What is required: Among the lines of the data, copy those that hold "shoulder".

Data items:

◆ ◆ ◆ ◆

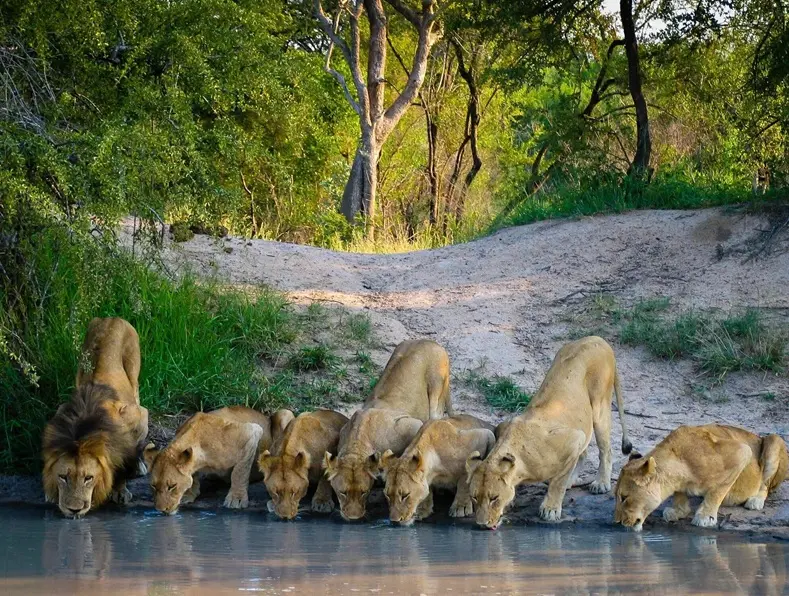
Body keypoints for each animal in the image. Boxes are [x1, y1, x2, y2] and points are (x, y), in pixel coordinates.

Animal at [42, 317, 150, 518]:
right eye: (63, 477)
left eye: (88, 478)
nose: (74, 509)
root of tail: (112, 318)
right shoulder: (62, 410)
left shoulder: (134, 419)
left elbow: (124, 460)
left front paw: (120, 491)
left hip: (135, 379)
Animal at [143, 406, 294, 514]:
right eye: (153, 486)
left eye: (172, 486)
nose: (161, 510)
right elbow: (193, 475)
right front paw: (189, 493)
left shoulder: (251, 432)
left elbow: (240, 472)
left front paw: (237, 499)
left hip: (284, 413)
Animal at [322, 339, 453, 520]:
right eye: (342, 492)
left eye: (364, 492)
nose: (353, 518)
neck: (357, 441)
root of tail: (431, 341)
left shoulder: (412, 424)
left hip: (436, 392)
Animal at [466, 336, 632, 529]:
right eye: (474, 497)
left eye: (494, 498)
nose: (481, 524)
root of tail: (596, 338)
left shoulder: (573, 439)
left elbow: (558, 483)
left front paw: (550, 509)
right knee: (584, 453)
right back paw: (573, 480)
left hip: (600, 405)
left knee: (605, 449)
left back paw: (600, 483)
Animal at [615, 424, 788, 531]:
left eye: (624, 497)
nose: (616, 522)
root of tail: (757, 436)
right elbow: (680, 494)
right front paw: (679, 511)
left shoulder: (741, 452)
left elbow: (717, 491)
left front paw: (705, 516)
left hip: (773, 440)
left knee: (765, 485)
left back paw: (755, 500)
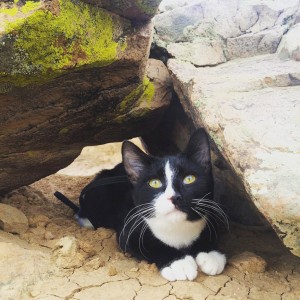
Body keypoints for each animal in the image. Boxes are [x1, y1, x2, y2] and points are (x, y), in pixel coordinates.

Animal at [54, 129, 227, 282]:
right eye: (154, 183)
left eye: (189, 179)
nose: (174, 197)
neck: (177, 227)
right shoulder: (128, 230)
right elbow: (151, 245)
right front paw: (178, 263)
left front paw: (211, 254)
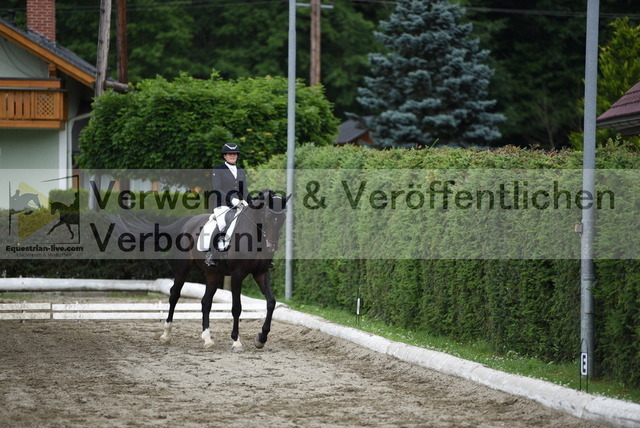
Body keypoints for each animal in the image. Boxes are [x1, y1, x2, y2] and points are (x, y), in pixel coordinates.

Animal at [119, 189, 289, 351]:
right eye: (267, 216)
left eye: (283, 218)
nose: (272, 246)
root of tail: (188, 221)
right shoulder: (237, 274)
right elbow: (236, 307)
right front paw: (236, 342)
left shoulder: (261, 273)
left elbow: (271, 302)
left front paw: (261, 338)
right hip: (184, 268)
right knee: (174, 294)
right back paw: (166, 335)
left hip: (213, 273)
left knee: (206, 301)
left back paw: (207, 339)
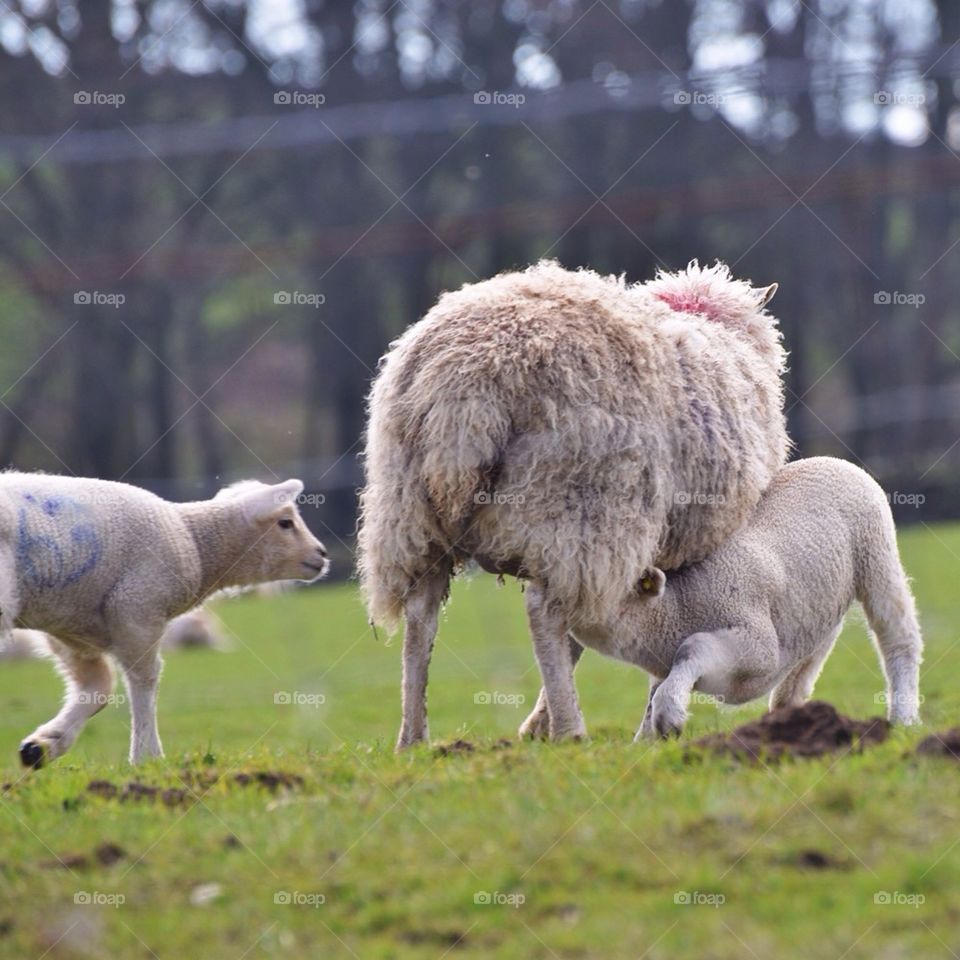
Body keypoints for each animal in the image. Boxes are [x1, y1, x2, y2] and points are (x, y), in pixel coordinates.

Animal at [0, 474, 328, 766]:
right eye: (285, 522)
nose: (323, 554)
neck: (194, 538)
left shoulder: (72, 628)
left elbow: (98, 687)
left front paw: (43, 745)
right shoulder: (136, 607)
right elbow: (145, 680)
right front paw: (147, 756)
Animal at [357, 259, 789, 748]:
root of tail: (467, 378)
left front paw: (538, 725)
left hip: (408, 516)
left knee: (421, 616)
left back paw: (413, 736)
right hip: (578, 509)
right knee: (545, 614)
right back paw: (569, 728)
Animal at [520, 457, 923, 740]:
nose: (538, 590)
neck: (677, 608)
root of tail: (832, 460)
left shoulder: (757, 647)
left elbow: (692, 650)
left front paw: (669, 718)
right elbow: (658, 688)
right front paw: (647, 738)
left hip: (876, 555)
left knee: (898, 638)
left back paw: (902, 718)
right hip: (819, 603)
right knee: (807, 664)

◆ ◆ ◆ ◆

Your solution:
right shoulder: (62, 410)
left shoulder: (134, 419)
left shoulder: (251, 432)
left shoulder: (412, 424)
left shoulder: (573, 439)
left shoulder: (741, 452)
right shoulder: (128, 230)
right shoulder: (237, 274)
left shoulder: (261, 273)
left shoulder: (72, 628)
right shoulder: (136, 607)
left shoulder: (757, 647)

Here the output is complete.